■ **Problem details**
Below are some entries; can you quote all of them exactly?

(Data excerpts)
•••••
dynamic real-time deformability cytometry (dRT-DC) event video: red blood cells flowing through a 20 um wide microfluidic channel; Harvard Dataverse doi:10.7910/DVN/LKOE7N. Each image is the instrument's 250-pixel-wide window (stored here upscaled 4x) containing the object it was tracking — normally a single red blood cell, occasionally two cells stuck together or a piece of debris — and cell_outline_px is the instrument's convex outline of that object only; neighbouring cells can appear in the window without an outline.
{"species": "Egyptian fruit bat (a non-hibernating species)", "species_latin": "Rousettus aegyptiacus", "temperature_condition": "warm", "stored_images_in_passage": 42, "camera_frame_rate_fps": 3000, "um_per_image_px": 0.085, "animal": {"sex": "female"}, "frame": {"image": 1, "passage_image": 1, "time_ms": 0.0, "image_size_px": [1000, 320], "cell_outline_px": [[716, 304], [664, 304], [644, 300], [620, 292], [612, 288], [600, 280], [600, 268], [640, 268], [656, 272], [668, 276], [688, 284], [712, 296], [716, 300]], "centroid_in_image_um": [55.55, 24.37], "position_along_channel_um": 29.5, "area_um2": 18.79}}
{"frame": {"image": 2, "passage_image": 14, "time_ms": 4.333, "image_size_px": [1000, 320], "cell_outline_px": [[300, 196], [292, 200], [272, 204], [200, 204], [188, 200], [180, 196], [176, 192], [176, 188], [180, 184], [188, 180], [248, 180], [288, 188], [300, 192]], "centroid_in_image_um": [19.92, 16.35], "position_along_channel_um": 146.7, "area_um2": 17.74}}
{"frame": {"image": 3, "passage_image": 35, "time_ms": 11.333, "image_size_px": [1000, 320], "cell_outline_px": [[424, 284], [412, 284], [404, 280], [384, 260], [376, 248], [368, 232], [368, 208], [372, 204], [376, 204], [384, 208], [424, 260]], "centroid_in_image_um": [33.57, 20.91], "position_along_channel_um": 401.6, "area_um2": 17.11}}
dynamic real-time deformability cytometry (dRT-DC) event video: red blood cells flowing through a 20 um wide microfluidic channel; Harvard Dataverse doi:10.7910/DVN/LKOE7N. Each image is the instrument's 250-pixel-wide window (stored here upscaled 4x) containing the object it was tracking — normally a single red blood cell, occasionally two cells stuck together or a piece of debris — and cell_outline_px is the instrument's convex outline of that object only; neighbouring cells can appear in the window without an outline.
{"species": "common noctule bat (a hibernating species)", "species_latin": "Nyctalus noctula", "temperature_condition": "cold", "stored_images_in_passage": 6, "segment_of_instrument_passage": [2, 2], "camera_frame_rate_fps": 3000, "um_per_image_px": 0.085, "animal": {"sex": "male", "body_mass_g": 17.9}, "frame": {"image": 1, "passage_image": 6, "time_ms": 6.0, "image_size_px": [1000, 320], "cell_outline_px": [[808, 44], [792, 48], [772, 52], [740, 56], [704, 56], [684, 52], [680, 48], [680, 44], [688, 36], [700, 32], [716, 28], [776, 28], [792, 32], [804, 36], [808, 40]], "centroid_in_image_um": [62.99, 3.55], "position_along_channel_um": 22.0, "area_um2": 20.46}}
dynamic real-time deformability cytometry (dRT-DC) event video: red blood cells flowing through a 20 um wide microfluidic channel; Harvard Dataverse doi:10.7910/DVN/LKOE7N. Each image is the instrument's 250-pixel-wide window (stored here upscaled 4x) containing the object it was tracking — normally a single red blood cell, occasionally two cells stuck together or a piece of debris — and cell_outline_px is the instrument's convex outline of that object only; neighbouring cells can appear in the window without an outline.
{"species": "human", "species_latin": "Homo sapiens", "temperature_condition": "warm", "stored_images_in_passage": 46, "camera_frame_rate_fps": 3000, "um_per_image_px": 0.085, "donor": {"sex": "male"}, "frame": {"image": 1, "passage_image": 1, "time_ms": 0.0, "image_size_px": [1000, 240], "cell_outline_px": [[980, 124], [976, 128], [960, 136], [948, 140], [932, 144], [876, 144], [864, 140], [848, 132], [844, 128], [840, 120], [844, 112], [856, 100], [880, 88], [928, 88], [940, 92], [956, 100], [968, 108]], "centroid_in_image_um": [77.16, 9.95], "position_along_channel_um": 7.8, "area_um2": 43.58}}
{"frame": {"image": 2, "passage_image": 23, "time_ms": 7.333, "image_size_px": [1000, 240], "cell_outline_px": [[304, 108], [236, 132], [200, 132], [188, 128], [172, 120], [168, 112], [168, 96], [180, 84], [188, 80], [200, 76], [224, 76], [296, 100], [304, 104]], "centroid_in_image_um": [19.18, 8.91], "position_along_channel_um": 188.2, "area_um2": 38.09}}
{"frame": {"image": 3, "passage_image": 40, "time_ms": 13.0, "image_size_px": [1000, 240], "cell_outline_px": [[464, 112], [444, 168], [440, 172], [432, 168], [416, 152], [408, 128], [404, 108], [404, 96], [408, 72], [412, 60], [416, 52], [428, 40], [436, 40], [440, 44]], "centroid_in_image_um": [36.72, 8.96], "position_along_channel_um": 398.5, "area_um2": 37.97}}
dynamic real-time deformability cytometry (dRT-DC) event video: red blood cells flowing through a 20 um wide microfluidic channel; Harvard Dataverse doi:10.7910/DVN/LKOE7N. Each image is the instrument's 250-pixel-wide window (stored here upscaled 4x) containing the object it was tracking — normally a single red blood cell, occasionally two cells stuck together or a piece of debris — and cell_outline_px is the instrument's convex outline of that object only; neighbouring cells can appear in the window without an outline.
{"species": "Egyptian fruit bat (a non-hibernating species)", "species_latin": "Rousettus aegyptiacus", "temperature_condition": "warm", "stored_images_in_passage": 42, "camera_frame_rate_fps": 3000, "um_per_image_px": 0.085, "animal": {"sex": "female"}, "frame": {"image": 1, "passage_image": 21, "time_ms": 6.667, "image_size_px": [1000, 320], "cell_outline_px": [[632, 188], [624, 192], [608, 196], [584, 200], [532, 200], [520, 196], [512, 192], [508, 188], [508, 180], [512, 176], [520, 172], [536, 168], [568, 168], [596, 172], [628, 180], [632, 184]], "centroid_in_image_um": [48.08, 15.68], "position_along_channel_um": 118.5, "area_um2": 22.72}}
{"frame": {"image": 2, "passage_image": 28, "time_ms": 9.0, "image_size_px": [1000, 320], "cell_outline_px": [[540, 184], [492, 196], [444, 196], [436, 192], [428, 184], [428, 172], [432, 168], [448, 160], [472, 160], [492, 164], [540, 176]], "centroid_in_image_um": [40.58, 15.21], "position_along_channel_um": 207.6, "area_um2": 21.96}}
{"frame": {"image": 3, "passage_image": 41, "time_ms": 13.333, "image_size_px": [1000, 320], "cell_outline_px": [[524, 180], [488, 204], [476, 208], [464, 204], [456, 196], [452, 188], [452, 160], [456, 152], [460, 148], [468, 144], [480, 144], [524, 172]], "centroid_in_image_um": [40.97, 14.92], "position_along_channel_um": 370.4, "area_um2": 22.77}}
•••••
■ **Answer to the exercise**
dynamic real-time deformability cytometry (dRT-DC) event video: red blood cells flowing through a 20 um wide microfluidic channel; Harvard Dataverse doi:10.7910/DVN/LKOE7N. Each image is the instrument's 250-pixel-wide window (stored here upscaled 4x) containing the object it was tracking — normally a single red blood cell, occasionally two cells stuck together or a piece of debris — and cell_outline_px is the instrument's convex outline of that object only; neighbouring cells can appear in the window without an outline.
{"species": "Egyptian fruit bat (a non-hibernating species)", "species_latin": "Rousettus aegyptiacus", "temperature_condition": "warm", "stored_images_in_passage": 42, "camera_frame_rate_fps": 3000, "um_per_image_px": 0.085, "animal": {"sex": "female"}, "frame": {"image": 1, "passage_image": 1, "time_ms": 0.0, "image_size_px": [1000, 320], "cell_outline_px": [[716, 304], [664, 304], [644, 300], [620, 292], [612, 288], [600, 280], [600, 268], [640, 268], [656, 272], [668, 276], [688, 284], [712, 296], [716, 300]], "centroid_in_image_um": [55.55, 24.37], "position_along_channel_um": 29.5, "area_um2": 18.79}}
{"frame": {"image": 2, "passage_image": 14, "time_ms": 4.333, "image_size_px": [1000, 320], "cell_outline_px": [[300, 196], [292, 200], [272, 204], [200, 204], [188, 200], [180, 196], [176, 192], [176, 188], [180, 184], [188, 180], [248, 180], [288, 188], [300, 192]], "centroid_in_image_um": [19.92, 16.35], "position_along_channel_um": 146.7, "area_um2": 17.74}}
{"frame": {"image": 3, "passage_image": 35, "time_ms": 11.333, "image_size_px": [1000, 320], "cell_outline_px": [[424, 284], [412, 284], [404, 280], [384, 260], [376, 248], [368, 232], [368, 208], [372, 204], [376, 204], [384, 208], [424, 260]], "centroid_in_image_um": [33.57, 20.91], "position_along_channel_um": 401.6, "area_um2": 17.11}}
dynamic real-time deformability cytometry (dRT-DC) event video: red blood cells flowing through a 20 um wide microfluidic channel; Harvard Dataverse doi:10.7910/DVN/LKOE7N. Each image is the instrument's 250-pixel-wide window (stored here upscaled 4x) containing the object it was tracking — normally a single red blood cell, occasionally two cells stuck together or a piece of debris — and cell_outline_px is the instrument's convex outline of that object only; neighbouring cells can appear in the window without an outline.
{"species": "common noctule bat (a hibernating species)", "species_latin": "Nyctalus noctula", "temperature_condition": "cold", "stored_images_in_passage": 6, "segment_of_instrument_passage": [2, 2], "camera_frame_rate_fps": 3000, "um_per_image_px": 0.085, "animal": {"sex": "male", "body_mass_g": 17.9}, "frame": {"image": 1, "passage_image": 6, "time_ms": 6.0, "image_size_px": [1000, 320], "cell_outline_px": [[808, 44], [792, 48], [772, 52], [740, 56], [704, 56], [684, 52], [680, 48], [680, 44], [688, 36], [700, 32], [716, 28], [776, 28], [792, 32], [804, 36], [808, 40]], "centroid_in_image_um": [62.99, 3.55], "position_along_channel_um": 22.0, "area_um2": 20.46}}
dynamic real-time deformability cytometry (dRT-DC) event video: red blood cells flowing through a 20 um wide microfluidic channel; Harvard Dataverse doi:10.7910/DVN/LKOE7N. Each image is the instrument's 250-pixel-wide window (stored here upscaled 4x) containing the object it was tracking — normally a single red blood cell, occasionally two cells stuck together or a piece of debris — and cell_outline_px is the instrument's convex outline of that object only; neighbouring cells can appear in the window without an outline.
{"species": "human", "species_latin": "Homo sapiens", "temperature_condition": "warm", "stored_images_in_passage": 46, "camera_frame_rate_fps": 3000, "um_per_image_px": 0.085, "donor": {"sex": "male"}, "frame": {"image": 1, "passage_image": 1, "time_ms": 0.0, "image_size_px": [1000, 240], "cell_outline_px": [[980, 124], [976, 128], [960, 136], [948, 140], [932, 144], [876, 144], [864, 140], [848, 132], [844, 128], [840, 120], [844, 112], [856, 100], [880, 88], [928, 88], [940, 92], [956, 100], [968, 108]], "centroid_in_image_um": [77.16, 9.95], "position_along_channel_um": 7.8, "area_um2": 43.58}}
{"frame": {"image": 2, "passage_image": 23, "time_ms": 7.333, "image_size_px": [1000, 240], "cell_outline_px": [[304, 108], [236, 132], [200, 132], [188, 128], [172, 120], [168, 112], [168, 96], [180, 84], [188, 80], [200, 76], [224, 76], [296, 100], [304, 104]], "centroid_in_image_um": [19.18, 8.91], "position_along_channel_um": 188.2, "area_um2": 38.09}}
{"frame": {"image": 3, "passage_image": 40, "time_ms": 13.0, "image_size_px": [1000, 240], "cell_outline_px": [[464, 112], [444, 168], [440, 172], [432, 168], [416, 152], [408, 128], [404, 108], [404, 96], [408, 72], [412, 60], [416, 52], [428, 40], [436, 40], [440, 44]], "centroid_in_image_um": [36.72, 8.96], "position_along_channel_um": 398.5, "area_um2": 37.97}}
dynamic real-time deformability cytometry (dRT-DC) event video: red blood cells flowing through a 20 um wide microfluidic channel; Harvard Dataverse doi:10.7910/DVN/LKOE7N. Each image is the instrument's 250-pixel-wide window (stored here upscaled 4x) containing the object it was tracking — normally a single red blood cell, occasionally two cells stuck together or a piece of debris — and cell_outline_px is the instrument's convex outline of that object only; neighbouring cells can appear in the window without an outline.
{"species": "Egyptian fruit bat (a non-hibernating species)", "species_latin": "Rousettus aegyptiacus", "temperature_condition": "warm", "stored_images_in_passage": 42, "camera_frame_rate_fps": 3000, "um_per_image_px": 0.085, "animal": {"sex": "female"}, "frame": {"image": 1, "passage_image": 21, "time_ms": 6.667, "image_size_px": [1000, 320], "cell_outline_px": [[632, 188], [624, 192], [608, 196], [584, 200], [532, 200], [520, 196], [512, 192], [508, 188], [508, 180], [512, 176], [520, 172], [536, 168], [568, 168], [596, 172], [628, 180], [632, 184]], "centroid_in_image_um": [48.08, 15.68], "position_along_channel_um": 118.5, "area_um2": 22.72}}
{"frame": {"image": 2, "passage_image": 28, "time_ms": 9.0, "image_size_px": [1000, 320], "cell_outline_px": [[540, 184], [492, 196], [444, 196], [436, 192], [428, 184], [428, 172], [432, 168], [448, 160], [472, 160], [492, 164], [540, 176]], "centroid_in_image_um": [40.58, 15.21], "position_along_channel_um": 207.6, "area_um2": 21.96}}
{"frame": {"image": 3, "passage_image": 41, "time_ms": 13.333, "image_size_px": [1000, 320], "cell_outline_px": [[524, 180], [488, 204], [476, 208], [464, 204], [456, 196], [452, 188], [452, 160], [456, 152], [460, 148], [468, 144], [480, 144], [524, 172]], "centroid_in_image_um": [40.97, 14.92], "position_along_channel_um": 370.4, "area_um2": 22.77}}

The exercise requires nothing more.